Le premier constat frappant qui ne manquerait pas d’indigner tout visiteur de cette localité, c’est le bâtiment d’habitation érigé juste en face du CMS. Un domicile « trois étoiles », entièrement carrelé jusqu’aux murs de la clôture se dresse fièrement d’un air provocateur en face du centre de santé en délabrement. Des riverains indiquent qu’il est la propriété d’un baron du régime des Gnassingbé. Abstraction faite de la personnalité à qui il appartient, cet immeuble apparemment inhabité est une illustration de la manière dont ceux qui gouvernent le Togo se soucient très peu de leurs concitoyens, mieux de leurs frères.

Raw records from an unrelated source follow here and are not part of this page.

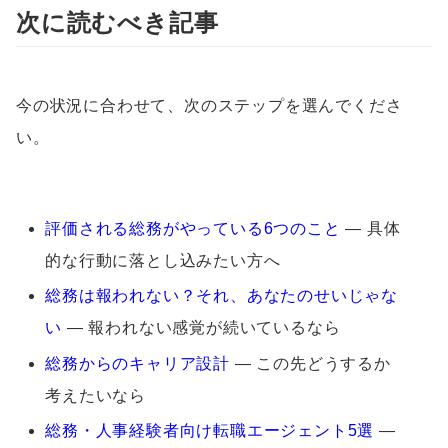
次に読むべき記事
今の状況に合わせて、次のステップを選んでくださ
い。
評価される総務がやっている6つのこと
― 具体
的な行動に落とし込みたい方へ
総務は報われない？それ、あなたのせいじゃな
い
― 報われない感覚が続いているなら
総務からのキャリア設計
― この先どうするか
考えたいなら
総務・人事経験者向け転職エージェント5選
―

Devant des besoins primaires et vitaux tels que la prise en charge de maladies bénignes qui fait défaut et l’eau impropre à la consommation que l’on est contraint de boire, ériger un domicile de cette envergure n’est rien de plus qu’une provocation ou un mépris vis-à-vis de ses concitoyens. Et il en est ainsi, un peu partout dans la région septentrionale du pays. Les besoins vitaux des Togolais sont relégués au second plan par les tenants du régime au pouvoir qui constituent derechef la minorité pilleuse des richesses nationales pour assouvir des désirs grandiloquents et en déphasage complet avec les réalités de leurs communautés. Lorsque la satisfaction d’un droit est présentée ou perçue comme une faveur provenant de la magnanimité du Chef de l’Etat, l’on ne peut que se poser des questions sur le vrai sens des discours dont on abreuve régulièrement le peuple togolais. Et il faut avoir mis pied dans ces coins reculés du pays pour comprendre qu’à la place d’un vrai militantisme, le port permanent d’un tricot ou d’un pagne aux couleurs du parti au pouvoir est une nécessité absolue pour certains Togolais faute d’avoir de meilleurs vêtements. Kouméa n’étant pas la seule localité dans cette situation lamentable, nous allons revenir sur d’autres cas dans nos prochaines parutions.